[WORK INSTRUCTIONS] Repeat only the stretch of lines below that runs from the line with "gateway start --interactive" through the line with "Python 2.7 or", unaltered.

━━━━━ AVAILABLE RECORDS ━━━━━

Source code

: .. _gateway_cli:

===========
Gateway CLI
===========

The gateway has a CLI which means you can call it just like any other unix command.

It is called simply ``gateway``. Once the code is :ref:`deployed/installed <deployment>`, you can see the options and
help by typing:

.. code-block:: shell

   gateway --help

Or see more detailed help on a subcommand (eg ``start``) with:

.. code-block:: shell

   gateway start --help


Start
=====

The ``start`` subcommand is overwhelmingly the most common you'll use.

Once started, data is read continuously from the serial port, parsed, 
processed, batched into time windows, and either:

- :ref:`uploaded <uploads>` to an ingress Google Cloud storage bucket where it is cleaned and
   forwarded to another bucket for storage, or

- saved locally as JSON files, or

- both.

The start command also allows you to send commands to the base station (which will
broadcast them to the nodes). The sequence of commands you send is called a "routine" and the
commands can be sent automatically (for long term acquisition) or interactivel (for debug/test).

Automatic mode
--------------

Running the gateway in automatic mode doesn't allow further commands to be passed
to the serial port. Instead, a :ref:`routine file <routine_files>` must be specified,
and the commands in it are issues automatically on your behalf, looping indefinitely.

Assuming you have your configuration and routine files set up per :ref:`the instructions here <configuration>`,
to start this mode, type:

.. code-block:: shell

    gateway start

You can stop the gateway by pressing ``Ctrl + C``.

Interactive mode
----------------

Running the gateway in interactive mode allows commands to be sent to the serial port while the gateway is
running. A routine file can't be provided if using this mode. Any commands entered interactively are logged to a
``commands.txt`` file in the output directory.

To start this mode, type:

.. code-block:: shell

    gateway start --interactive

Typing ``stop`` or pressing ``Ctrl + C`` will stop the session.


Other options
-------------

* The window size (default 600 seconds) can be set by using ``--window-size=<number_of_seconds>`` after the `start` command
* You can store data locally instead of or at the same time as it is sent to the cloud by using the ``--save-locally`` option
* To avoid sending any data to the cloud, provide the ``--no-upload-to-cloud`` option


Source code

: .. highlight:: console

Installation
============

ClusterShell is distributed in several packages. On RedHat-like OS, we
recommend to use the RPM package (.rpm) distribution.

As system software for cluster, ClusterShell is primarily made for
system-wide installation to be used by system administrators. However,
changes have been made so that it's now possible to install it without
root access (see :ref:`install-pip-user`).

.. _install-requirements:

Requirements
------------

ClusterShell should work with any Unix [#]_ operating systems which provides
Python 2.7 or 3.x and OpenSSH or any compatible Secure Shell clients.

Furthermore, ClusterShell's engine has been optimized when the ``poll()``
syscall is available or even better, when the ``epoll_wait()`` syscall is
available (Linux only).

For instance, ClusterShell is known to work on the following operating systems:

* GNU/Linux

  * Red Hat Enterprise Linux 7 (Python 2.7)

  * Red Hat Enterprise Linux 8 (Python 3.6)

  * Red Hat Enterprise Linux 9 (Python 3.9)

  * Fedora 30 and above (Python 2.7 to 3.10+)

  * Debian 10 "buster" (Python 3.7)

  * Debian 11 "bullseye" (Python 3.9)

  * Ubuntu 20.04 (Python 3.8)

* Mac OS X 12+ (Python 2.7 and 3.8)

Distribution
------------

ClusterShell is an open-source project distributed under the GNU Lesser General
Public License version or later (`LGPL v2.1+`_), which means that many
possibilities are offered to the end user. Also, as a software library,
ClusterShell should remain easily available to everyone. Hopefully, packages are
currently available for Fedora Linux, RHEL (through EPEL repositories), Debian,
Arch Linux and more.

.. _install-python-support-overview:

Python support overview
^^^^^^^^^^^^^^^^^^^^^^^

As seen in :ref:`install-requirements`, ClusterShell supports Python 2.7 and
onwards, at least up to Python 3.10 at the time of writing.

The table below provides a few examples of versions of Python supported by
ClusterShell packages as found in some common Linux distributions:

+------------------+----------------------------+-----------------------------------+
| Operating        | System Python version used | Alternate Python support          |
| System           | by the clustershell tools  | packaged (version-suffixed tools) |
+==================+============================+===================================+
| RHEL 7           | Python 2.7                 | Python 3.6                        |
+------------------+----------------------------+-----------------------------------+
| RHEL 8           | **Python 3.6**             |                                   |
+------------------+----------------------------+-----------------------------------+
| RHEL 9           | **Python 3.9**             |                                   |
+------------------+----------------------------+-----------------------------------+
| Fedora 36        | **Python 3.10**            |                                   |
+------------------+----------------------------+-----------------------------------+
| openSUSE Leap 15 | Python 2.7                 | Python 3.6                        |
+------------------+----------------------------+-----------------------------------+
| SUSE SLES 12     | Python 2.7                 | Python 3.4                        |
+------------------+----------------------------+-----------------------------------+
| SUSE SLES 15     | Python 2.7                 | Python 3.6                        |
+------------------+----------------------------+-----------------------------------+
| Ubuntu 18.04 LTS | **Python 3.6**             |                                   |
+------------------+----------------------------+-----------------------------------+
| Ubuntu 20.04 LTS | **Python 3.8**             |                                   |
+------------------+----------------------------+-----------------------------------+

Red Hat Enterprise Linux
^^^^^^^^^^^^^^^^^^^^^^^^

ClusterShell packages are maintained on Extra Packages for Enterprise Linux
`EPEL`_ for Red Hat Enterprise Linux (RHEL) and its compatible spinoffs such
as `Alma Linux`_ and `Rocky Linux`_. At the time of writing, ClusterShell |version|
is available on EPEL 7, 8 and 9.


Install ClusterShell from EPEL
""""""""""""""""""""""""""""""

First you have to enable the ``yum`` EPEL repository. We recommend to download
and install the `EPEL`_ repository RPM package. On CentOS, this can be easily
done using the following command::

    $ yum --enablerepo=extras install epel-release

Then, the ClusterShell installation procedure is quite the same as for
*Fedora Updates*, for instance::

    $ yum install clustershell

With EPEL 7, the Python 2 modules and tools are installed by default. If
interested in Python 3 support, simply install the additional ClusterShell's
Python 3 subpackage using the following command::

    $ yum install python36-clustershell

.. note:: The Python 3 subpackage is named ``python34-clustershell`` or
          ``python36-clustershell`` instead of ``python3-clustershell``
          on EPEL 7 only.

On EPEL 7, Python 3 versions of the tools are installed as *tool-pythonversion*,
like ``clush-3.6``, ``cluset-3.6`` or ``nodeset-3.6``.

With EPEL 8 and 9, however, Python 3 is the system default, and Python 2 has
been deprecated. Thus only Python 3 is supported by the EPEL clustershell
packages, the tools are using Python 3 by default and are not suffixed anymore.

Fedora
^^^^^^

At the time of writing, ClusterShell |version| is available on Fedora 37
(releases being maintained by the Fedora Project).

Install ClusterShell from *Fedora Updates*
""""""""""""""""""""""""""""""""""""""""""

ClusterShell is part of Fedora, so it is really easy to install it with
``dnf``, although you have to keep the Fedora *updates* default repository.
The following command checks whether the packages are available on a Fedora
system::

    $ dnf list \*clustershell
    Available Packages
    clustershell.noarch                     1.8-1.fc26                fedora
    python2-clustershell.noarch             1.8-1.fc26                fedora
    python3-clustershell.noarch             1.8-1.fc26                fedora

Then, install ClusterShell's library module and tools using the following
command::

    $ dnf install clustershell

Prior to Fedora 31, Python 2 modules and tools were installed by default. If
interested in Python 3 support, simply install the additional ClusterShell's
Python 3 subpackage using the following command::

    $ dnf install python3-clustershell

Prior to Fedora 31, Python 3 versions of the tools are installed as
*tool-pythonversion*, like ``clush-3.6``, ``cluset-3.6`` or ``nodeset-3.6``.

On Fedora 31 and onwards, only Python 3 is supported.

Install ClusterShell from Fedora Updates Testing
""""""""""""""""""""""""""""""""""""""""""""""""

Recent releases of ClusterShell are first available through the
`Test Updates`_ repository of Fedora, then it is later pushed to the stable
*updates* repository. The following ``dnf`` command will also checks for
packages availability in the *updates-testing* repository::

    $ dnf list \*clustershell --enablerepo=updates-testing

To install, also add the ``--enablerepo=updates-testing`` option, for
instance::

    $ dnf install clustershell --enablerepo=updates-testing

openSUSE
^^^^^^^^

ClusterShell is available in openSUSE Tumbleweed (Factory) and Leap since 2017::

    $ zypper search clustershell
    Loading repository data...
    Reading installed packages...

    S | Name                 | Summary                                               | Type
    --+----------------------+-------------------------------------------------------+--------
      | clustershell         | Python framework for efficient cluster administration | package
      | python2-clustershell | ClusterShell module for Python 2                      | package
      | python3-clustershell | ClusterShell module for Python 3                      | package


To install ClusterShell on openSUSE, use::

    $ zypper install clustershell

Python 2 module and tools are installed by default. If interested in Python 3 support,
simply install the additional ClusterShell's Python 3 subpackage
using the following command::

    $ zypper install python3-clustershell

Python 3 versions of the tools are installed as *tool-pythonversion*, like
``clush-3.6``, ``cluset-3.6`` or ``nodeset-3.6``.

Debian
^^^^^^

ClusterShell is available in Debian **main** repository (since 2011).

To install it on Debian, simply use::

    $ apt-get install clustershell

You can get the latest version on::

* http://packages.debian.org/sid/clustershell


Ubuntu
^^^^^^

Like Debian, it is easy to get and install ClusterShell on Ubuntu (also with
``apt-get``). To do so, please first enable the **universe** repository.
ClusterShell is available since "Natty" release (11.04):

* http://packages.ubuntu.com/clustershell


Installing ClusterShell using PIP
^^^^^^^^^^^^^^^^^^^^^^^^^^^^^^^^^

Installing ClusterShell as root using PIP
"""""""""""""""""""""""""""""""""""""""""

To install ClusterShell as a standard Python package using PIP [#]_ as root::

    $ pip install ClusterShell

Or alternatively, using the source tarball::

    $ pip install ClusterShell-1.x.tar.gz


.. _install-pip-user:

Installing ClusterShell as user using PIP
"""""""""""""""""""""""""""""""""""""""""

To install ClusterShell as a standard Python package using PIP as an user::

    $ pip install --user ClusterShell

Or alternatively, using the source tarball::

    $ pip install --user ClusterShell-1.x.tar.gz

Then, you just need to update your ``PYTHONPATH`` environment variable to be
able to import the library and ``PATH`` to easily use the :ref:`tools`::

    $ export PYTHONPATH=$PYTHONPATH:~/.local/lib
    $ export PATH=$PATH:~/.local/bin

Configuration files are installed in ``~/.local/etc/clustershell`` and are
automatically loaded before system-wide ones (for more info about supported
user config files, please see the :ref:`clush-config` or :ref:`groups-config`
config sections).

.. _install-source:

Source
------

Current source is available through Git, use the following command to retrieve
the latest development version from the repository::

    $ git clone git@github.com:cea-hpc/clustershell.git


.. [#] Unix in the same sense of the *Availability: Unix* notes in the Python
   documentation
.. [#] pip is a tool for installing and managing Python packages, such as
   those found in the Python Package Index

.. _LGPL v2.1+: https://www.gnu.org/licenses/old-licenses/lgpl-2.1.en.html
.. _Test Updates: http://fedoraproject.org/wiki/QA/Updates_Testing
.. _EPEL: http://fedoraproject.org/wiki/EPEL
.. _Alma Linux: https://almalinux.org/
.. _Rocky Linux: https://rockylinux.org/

━━━━━

[SOLUTION FOR THIS EXERCISE]
    gateway start --interactive

Typing ``stop`` or pressing ``Ctrl + C`` will stop the session.


Other options
-------------

* The window size (default 600 seconds) can be set by using ``--window-size=<number_of_seconds>`` after the `start` command
* You can store data locally instead of or at the same time as it is sent to the cloud by using the ``--save-locally`` option
* To avoid sending any data to the cloud, provide the ``--no-upload-to-cloud`` option


Source code

: .. highlight:: console

Installation
============

ClusterShell is distributed in several packages. On RedHat-like OS, we
recommend to use the RPM package (.rpm) distribution.

As system software for cluster, ClusterShell is primarily made for
system-wide installation to be used by system administrators. However,
changes have been made so that it's now possible to install it without
root access (see :ref:`install-pip-user`).

.. _install-requirements:

Requirements
------------

ClusterShell should work with any Unix [#]_ operating systems which provides
Python 2.7 or 3.x and OpenSSH or any compatible Secure Shell clients.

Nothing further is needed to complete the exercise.